Dans les salles d’attente, les téléviseurs diffusent en boucle les vidéos de combats et d’exécutions. Des minibus amènent les familles des combattants de l’EI, qui sont soignés en priorité, gratuitement. Parfaitement anglophone et curieuse de trouver toutes les nationalités parmi les épouses de combattants, dont beaucoup de Russes, Racha engage la conversation pendant les consultations. « Il y avait cette belle femme à la peau claire et aux yeux bleux, originaire de Belgique. Je lui ai demandé pourquoi elle avait quitté un aussi beau pays. Elle m’a répondu : parce qu’il n’y a pas l’islam », raconte Racha, qui a coupé court : « On n’avait vraiment pas la même vision de l’islam. »

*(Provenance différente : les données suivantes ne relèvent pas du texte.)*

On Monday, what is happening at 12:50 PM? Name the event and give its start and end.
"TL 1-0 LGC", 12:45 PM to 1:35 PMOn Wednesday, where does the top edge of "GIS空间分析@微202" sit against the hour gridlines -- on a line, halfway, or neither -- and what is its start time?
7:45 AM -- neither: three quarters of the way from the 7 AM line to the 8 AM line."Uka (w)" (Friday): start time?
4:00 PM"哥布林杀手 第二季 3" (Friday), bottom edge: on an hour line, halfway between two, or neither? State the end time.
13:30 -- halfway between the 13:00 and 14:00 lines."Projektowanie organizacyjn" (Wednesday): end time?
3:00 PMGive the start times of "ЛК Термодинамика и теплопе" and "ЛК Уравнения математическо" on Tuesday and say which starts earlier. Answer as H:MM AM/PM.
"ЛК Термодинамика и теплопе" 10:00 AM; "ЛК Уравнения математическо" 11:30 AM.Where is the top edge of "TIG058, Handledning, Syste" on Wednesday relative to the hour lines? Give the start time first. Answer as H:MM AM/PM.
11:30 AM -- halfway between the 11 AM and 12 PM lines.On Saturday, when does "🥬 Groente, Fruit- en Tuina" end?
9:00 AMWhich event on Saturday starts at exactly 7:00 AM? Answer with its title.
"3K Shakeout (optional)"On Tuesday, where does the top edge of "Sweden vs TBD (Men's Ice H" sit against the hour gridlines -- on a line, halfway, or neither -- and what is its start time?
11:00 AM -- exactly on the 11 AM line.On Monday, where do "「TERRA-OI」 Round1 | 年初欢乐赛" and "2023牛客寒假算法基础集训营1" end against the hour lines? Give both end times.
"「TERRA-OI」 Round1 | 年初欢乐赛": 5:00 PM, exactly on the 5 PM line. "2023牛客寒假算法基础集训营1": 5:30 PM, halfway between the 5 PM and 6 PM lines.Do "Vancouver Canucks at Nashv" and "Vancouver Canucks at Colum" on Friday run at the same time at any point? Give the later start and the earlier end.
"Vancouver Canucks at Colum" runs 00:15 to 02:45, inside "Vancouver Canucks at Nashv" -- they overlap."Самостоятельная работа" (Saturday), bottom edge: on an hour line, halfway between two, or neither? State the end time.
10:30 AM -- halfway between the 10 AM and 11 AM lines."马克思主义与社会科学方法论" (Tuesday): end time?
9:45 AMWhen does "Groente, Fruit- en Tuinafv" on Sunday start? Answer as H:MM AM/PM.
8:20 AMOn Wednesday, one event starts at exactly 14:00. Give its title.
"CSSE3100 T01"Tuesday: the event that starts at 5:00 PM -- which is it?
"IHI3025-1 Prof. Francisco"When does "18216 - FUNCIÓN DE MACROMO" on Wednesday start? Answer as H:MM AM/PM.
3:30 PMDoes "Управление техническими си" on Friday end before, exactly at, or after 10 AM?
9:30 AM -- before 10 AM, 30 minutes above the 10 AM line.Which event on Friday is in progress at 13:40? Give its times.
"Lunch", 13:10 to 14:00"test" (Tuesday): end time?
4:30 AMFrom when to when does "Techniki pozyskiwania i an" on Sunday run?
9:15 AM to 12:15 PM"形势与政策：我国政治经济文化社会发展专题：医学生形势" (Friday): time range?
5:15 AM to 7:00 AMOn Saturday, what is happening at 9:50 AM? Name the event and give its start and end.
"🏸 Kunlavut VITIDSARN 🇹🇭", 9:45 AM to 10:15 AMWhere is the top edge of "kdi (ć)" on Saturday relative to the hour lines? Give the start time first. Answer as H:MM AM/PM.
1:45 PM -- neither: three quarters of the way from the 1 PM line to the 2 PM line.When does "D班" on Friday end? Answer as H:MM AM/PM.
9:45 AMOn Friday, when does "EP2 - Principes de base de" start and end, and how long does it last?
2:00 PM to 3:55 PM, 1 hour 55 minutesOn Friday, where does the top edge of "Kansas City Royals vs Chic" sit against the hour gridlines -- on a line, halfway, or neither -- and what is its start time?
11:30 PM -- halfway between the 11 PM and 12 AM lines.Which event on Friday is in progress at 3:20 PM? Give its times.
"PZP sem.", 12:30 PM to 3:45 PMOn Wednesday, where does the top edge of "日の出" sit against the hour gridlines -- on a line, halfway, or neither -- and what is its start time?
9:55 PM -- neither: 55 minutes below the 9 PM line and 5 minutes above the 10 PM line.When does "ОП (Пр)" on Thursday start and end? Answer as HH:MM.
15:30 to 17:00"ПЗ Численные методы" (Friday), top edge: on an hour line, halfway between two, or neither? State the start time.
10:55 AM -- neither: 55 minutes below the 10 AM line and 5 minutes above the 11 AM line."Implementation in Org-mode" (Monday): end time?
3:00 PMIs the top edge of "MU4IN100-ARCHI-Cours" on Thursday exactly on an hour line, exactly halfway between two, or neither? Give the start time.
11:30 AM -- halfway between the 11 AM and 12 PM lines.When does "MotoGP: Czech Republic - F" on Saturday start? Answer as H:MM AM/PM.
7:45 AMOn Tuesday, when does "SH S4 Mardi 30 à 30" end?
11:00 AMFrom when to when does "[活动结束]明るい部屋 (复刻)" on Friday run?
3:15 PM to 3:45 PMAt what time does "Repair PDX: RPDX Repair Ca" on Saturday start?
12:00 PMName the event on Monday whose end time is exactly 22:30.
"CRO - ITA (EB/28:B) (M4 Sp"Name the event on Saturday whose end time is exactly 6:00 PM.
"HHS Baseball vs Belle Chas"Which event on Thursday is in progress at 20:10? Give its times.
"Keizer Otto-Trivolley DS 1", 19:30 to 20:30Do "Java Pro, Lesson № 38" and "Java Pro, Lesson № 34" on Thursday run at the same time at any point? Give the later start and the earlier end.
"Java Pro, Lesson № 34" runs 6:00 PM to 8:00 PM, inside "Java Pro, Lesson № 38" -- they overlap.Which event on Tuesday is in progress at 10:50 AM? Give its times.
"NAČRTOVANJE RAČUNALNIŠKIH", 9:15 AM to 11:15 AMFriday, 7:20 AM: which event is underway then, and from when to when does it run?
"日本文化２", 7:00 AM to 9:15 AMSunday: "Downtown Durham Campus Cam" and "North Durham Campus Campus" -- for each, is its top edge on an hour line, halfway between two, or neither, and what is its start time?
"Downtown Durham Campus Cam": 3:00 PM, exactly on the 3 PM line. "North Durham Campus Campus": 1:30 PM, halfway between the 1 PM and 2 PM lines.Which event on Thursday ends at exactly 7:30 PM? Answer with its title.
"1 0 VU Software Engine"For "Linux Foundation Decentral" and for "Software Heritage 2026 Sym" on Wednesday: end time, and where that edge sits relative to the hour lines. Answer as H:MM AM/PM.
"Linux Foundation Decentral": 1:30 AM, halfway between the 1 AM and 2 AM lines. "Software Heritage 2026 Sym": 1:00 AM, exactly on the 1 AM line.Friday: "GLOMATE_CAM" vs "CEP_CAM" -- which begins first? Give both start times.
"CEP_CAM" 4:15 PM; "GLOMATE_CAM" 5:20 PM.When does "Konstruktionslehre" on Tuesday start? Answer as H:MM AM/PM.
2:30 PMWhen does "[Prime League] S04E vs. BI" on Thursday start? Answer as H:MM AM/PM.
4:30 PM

A l’annonce de l’offensive sur Mossoul, mi-octobre 2016, les djihadistes sont fébriles. « Ils venaient chez nous et menaçaient de nous exécuter si on ne venait pas travailler. Ils intervenaient dans tout, jusque dans les plus petites choses », indique Thamer Abdel-Hilla. Des hommes armés, équipés de ceintures d’explosifs, disent aux infirmières de préparer une salle d’urgence. Des affiches de l’EI sont encore accrochées dans la salle. Une chaussure militaire gît, abandonnée près d’un lit à roulettes. Seuls les médecins militaires de l’EI, Irakiens et arabes pour la plupart, prenaient en charge les combattants blessés. « Ils ne nous faisaient pas confiance pour cela », confirme le docteur Attaï.

Venir à l’hôpital devient de plus en plus dangereux avec les frappes aériennes et les tirs d’artillerie. Le 10 décembre 2016, le personnel reçoit l’ordre de ne plus revenir. L’hôpital Al-Khansaa est libéré début janvier. « Avant de partir, ils ont brûlé des services entiers pour se venger de nous : parce qu’on ne leur avait pas prêté allégeance », assure M. Abdel-Hilla.